'''

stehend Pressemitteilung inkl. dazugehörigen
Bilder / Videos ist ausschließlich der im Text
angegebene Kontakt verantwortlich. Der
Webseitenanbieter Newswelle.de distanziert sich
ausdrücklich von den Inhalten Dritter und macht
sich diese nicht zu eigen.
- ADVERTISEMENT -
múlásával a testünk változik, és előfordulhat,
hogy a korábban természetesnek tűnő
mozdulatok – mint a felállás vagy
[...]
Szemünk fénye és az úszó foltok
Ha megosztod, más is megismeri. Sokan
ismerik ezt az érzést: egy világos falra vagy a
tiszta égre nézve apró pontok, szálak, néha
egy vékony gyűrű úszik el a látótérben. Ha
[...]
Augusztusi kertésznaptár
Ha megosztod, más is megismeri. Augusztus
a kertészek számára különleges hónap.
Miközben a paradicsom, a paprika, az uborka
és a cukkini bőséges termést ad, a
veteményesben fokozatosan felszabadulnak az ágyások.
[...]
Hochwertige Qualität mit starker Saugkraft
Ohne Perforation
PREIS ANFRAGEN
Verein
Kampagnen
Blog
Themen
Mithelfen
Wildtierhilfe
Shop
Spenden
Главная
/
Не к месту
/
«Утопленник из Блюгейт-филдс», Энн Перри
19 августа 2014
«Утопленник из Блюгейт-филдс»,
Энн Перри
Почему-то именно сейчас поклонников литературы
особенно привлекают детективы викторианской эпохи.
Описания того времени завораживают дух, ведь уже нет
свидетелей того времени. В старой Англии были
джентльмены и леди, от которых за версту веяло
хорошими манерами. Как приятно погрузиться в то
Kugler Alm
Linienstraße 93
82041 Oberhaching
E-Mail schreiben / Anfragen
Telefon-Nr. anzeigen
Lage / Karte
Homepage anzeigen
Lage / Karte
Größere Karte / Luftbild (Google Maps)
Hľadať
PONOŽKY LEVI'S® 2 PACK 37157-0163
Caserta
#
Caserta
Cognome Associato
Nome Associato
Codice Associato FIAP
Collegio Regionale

'''

What is needed
How many lines of the records contain the word "времени"? Reply with the number only.

Exercise solution
2